Book Review: The Dignity of Chartism

Book Review from LSHG Newsletter #55 (Summer 2015)



The Dignity of Chartism
Dorothy Thompson 
Verso 2015 
Paperback ISBN 9781781688496 
Hardback ISBN 9781781688489

 It is reasonably well known that the key reason E.P. Thompson wrote on the English working class in the first and third quarters of the nineteenth century but said very little about the second quarter was that his long time partner Dorothy Thompson was working on the Chartists. She published a series of well regarded and in some cases definitive volumes on Chartism. Yet until now there has been no collection of Dorothy Thompson’s writings in the area beyond the books.

Verso and the book’s editor, Chartist historian Stephen Roberts, have done a considerable service in bringing some at least of Dorothy Thompson’s lesser known work on Chartism together in a new book, The Dignity of Chartism. It is a book which deserves to be read at the very least by the considerable worldwide group of those who work in the traditions of E.P. Thompson. It demonstrates some of the ways that the two historians worked together, sharing ideas and sources, which may have been previously less than clear.  Roberts in a useful introduction, for example, notes that Edward Thompson mined Dorothy Thompson’s research notes for some parts of The Making of the English Working Class.

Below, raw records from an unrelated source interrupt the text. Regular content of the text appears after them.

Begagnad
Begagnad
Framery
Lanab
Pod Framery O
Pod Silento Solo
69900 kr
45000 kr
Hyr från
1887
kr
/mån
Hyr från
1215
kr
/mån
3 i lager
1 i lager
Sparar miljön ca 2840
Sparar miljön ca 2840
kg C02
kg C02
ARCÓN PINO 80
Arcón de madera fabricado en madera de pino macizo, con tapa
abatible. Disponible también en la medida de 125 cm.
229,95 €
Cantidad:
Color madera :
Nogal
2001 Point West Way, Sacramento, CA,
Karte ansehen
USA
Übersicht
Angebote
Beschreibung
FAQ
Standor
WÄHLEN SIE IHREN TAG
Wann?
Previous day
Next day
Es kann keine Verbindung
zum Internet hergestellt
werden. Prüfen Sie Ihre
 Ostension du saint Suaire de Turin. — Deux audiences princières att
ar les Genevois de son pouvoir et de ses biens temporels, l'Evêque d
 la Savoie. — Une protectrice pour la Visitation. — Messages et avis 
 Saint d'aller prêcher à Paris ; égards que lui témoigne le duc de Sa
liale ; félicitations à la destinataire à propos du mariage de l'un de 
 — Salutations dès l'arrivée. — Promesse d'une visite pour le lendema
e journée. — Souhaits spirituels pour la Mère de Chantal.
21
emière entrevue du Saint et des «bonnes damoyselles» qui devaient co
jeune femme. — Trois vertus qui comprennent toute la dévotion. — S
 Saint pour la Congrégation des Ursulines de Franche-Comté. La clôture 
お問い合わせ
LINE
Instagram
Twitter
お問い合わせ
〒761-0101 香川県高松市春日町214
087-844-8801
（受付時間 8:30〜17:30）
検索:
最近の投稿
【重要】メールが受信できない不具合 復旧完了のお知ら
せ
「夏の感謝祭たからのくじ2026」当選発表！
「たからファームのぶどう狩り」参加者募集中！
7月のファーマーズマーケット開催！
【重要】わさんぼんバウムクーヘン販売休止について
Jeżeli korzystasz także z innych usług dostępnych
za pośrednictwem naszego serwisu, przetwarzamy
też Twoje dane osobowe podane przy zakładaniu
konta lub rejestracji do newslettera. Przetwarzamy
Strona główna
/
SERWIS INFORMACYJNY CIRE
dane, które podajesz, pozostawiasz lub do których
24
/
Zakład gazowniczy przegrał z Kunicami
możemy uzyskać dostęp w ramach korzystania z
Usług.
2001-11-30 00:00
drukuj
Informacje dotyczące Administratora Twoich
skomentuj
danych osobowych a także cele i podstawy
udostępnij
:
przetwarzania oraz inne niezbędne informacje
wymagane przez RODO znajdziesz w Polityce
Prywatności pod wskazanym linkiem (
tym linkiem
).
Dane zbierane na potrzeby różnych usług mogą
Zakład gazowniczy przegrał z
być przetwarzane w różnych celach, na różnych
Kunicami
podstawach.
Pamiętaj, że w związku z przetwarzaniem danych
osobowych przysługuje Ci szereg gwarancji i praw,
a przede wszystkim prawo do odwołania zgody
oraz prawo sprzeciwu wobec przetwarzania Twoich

The book contains a number of hard to find pieces by Dorothy Thompson which will nevertheless probably be familiar to some historians and researchers. However the longest piece here is an unpublished essay written jointly by Dorothy and Edward Thompson on Halifax Chartism. It was commissioned for Asa Briggs’ 1959 volume Chartist Studies but was never published. There is also an interesting web published piece on women and Chartism where Dorothy Thompson while taking a feminist perspective defends Chartism as a class based movement and the way in which women were active in it. The final piece in the book Reflections on Marxist Teleology reflects a speech Dorothy Thompson gave at the launch of the memoirs of John Saville and reviews what in her view is relevant and not relevant in the relationship between Marxism and historical research.

If there is one criticism it is that it would have been useful to have had a bibliography of Dorothy Thompson’s published work. I didn’t know for example that Dorothy Thompson wrote some reviews for the Times Literary Supplement. Some extracts are included here but I’m not clear if there are others.

 However the key point remains. The Dignity of Chartism reminds us of Dorothy Thompson’s place as a major post-1945 socialist and feminist historian. It also provides some fascinating insights into her collaboration with EP Thompson and suggests that her reputation should be regarded in the same perspective as his.